What I took away from Dr. Baron's lecture and Rubin Sztajer
talk is that evil is a very slippery term to define. You know it when you see
it, such as the actions of Hitler or Stalin, but the overarching meaning of
evil is hard to pin down. For example good things, with the context stripped
away, can seem evil. I thought it interesting that Dr. Baron used the method of
defining the opposite of evil to come up with a definition of evil. To be good
is to care for people, To be evil is to harm people. To be good is to have
concern for others, to be evil is apathetic towards others humanity. To be good
is to make decisions that helps everyone, to be evil is to act only in self
interest. When we take these traits we can see how Hitler fit in so easily. Mr. Sztajer's account of the
Holocaust really drives home the point. Hitler reveled in destroying the Jews.
His propaganda constantly made them out as less than human. And why did he do
it? To further his own agenda of the Master Race and the band the Germans
against a visible easy enemy, as anti-Semitism was already popular in Europe.
I also
think it worth mentioning what Mr.
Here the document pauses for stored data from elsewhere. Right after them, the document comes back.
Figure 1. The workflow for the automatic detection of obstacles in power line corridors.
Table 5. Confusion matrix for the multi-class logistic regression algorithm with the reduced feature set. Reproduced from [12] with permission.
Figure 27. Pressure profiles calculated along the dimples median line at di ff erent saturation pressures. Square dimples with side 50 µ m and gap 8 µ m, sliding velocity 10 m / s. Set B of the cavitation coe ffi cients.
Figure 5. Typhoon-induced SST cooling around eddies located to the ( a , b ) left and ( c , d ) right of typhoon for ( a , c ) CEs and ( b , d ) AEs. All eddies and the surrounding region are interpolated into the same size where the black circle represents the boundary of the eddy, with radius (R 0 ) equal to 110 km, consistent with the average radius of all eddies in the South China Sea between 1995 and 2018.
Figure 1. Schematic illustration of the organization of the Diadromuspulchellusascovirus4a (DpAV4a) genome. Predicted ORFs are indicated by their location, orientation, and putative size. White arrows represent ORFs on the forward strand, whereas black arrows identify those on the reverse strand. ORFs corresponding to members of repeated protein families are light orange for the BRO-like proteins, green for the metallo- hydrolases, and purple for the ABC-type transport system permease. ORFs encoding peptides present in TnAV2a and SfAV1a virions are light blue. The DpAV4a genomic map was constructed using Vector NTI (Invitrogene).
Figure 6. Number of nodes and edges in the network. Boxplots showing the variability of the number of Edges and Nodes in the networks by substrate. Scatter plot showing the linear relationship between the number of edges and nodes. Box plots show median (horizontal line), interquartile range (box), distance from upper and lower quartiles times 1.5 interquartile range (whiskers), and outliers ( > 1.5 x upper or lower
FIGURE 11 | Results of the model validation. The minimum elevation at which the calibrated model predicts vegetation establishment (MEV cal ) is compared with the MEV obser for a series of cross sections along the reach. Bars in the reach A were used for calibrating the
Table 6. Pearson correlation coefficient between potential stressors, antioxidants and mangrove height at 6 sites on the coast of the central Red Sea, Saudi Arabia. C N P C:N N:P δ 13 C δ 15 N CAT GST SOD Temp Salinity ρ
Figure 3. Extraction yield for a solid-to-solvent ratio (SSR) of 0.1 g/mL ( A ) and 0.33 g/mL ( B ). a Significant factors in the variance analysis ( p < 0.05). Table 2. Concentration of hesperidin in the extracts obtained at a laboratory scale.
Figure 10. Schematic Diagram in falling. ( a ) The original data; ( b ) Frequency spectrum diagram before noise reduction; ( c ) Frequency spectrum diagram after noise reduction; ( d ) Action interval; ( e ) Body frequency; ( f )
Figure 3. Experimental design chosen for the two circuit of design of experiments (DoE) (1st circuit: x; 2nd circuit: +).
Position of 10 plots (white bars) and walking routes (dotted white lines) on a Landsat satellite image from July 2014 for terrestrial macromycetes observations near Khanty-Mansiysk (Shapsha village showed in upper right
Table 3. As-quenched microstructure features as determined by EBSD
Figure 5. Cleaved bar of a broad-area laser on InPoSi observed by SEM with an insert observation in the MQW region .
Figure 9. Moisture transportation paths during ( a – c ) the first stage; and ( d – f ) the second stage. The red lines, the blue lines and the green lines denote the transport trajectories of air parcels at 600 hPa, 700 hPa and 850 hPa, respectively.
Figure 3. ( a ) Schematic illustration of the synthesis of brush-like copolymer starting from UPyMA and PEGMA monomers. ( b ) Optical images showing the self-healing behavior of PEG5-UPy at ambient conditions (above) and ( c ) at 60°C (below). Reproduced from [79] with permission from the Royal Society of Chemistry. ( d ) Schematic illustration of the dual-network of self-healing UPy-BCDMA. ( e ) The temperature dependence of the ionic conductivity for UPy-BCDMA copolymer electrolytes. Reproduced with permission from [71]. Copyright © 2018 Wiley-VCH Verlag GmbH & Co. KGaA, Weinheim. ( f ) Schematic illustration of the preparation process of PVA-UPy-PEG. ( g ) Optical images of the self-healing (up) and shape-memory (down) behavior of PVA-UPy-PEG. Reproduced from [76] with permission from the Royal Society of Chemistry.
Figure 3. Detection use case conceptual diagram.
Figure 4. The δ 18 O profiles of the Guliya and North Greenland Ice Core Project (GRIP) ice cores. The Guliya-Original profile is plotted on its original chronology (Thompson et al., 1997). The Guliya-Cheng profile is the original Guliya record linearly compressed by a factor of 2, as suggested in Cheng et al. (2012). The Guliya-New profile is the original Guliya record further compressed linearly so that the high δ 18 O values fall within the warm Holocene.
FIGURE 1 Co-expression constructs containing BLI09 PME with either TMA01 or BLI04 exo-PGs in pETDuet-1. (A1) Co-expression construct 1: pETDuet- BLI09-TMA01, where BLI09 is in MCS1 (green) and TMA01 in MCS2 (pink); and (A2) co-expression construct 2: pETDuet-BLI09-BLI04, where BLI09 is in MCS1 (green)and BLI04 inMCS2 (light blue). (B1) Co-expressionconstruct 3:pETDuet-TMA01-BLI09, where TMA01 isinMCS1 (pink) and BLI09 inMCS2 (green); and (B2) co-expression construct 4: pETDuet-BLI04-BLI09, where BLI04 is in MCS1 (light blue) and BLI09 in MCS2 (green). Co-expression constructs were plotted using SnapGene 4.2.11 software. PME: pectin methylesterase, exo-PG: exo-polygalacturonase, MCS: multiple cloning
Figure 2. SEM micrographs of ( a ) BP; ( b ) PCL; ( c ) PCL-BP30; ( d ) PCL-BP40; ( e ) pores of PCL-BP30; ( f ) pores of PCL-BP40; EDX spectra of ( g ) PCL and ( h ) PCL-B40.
Sztajer said about evil. It is like a cancer
that spreads. I see that in how even the other prisoners treated each other.
Which so much dehumanization coming from
the outside, even they begin to see each other as less than human. You see this
in when they would come across another prisoner who had died, they just take
their clothes if they are better, and move on. The outside pressure of evil
causes them to act in their best interests.